Tuesday, July 03, 2012

Control and God and Us

I have a tendency to do stupid things when I'm feeling out of control. My underlying unhelpful belief seems to be that I get my control from passive rebellion. That is, as long as it doesn't involve direct conflict, making the wrong choice makes me feel more powerful than the right one. At least temporarily. After all, if I do the thing I'm supposed to do, I'm just letting other people and factors push me into it, right? If I do the opposite, it's my choice. I think that's the emotional thought process operating below the surface.

Everything that I feel I should do is in danger, even if it's something I really want to do. Even small things like replying to an email (sorry, friends). Of course this leads to feeling even more out of control, for I'm not following through. I'm all over the place, and I can't trust my future self not to sabotage my present self's desires.

Now, what Christians like to tell anyone having control issues (or to just say in general, informing the public at regular intervals) is that God is in control.

This is very true. He is. I'm not, or, at least, I'm not in control of quite a lot of things.

This is an important distinction. Maybe if I were a better person the fact that God is in control would be sufficiently comforting and helpful. But then again, maybe there's another truth, not so frequently mentioned, that He wants me to grasp. Just maybe.

See, God is in control, but He's given us a certain measure of control as well. That's why we're held responsible for our actions -- He's given us choices! We have the power to decide how we will act! Isn't that... control? Yes, yes, I think it is.

So no, I don't have power over life and death. I can't make the sun shine or water fall from the sky. But I am not one hundred percent helpless, either. I have power, and I will be held accountable for that power. That's important. Really, really important.

I mean, even if you're a hardcore Calvinist, you still have to do something with all the passages in the Bible that hold us responsible for our actions. There's a tension there, and woe to him who destroys that tension in order to fit everything into his nice little box. I once heard it said, "Pray like a Calvinist, live like an Arminian." I can go with that.

You (O theoretical Calvinist) might say that God is still in control of our hearts, desires, and decisions, but that He will punish us for our wrong decisions nonetheless, and who are we to question God?

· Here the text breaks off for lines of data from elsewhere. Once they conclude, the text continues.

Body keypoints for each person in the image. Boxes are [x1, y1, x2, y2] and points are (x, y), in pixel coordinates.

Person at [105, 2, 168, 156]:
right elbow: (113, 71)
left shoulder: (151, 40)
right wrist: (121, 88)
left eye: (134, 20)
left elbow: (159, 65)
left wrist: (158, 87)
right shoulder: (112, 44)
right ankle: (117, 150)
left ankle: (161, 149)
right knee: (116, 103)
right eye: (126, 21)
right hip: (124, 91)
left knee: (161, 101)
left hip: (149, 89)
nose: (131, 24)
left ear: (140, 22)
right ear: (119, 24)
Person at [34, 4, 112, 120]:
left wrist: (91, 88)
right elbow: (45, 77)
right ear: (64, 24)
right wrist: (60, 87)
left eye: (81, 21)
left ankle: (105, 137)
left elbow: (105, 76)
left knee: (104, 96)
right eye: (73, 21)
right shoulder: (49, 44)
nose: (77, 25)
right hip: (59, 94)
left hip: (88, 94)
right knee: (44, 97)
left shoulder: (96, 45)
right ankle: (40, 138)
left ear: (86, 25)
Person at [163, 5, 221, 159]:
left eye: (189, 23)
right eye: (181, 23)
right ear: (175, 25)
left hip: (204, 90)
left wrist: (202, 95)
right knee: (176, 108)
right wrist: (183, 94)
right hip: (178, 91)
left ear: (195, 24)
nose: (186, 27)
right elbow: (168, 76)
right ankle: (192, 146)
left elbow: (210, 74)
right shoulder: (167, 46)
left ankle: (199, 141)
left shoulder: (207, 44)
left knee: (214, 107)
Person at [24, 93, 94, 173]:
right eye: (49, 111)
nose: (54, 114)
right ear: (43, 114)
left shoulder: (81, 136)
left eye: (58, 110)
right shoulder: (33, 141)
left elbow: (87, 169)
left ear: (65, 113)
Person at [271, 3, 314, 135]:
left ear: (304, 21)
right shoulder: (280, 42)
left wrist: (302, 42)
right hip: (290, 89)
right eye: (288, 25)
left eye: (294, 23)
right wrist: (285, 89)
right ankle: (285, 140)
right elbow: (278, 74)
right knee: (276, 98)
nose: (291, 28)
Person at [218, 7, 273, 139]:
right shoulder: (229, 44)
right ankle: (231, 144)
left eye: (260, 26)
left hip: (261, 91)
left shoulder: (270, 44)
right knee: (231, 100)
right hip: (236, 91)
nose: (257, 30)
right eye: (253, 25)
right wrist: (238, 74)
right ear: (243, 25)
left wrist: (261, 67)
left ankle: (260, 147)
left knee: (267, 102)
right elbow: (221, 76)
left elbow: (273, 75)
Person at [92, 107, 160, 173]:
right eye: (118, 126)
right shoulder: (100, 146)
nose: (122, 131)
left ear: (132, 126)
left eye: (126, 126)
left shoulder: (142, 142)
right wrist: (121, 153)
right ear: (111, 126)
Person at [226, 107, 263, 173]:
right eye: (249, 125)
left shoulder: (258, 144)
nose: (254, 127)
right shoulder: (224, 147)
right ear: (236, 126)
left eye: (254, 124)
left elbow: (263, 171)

I don't believe that's supported by the whole of Scripture, but even so, in practice, regardless of who you believe has ultimate control of your decisions, don't you try not to sin and to live a holy life? That's more or less what I'm talking about here. Living in accordance with God's will, how He's designed you to live. (If you don't know what Calvinists and Arminians are, don't worry about it. These paragraphs are written to those who have a hangup on this issue.)

So what does this mean? When I find myself doing stupid things because I feel out of control, what should I tell myself, if not "God is in control"?

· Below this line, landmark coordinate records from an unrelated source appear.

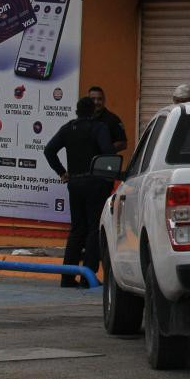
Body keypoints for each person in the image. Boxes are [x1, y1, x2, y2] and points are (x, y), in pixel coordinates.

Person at [44, 96, 114, 287]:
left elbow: (49, 150)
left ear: (77, 110)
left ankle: (67, 276)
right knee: (93, 229)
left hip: (74, 182)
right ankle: (88, 276)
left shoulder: (68, 128)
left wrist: (62, 172)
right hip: (94, 182)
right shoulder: (99, 128)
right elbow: (108, 153)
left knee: (77, 229)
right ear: (93, 111)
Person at [86, 85, 127, 152]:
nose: (96, 102)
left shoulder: (113, 119)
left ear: (104, 100)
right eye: (93, 99)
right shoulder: (83, 119)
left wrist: (106, 150)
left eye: (99, 99)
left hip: (106, 161)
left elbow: (123, 143)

Well, I've started reminding myself of the decisions I've made recently. This includes the decision to get out of bed, and at what time. It might not seem like much, but some days, it really is. I might think I don't have a choice, but I do. If I'm in that "let's do stupid things because I feel out of control" mode, I often get up way too late, and even make myself late for work. Sometimes very late. To just shut the world out and stay in bed all day, hiding under the covers? Yeah, I bet I could do that. Given sufficient depression, yeah. I could do it, and screw the consequences.

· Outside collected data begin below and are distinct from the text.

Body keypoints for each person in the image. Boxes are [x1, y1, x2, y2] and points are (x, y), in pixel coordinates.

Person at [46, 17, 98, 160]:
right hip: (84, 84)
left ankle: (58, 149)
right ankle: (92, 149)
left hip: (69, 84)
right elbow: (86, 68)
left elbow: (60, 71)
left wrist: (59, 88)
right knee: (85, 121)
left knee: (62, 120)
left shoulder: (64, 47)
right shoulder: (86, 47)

So I remind myself that I didn't, that I got out of bed. And so on. Good and bad, I look at the decisions I've made. Then I look at the decisions coming up that I'll be able to make.

Weird that reminding myself of my screwups can make me feel a little more safe, but it can. Because I had the power to make those screwups. They weren't inevitable, they were choices. I might make them again, but I really don't have to. I don't have to. Okay, it might seem obvious to you, but it means a lot to me.

It's no easy instant fix for all that ails me, but it does help a little. Thank God.


On the other hand, it is true that it's not a technique that seems to ever be portrayed in Scripture. I'm trying to think what was normally said to the people in the Bible who just wanted to curl up in a little ball because the world seemed like too much...

There was Elijah, running off into the desert. Hmm. God's answers in such cases seem... complicated. Individual. Unique.

Anyone else see a pattern here that I'm not getting? Am I wrong, does God tend to just tell people to trust Him?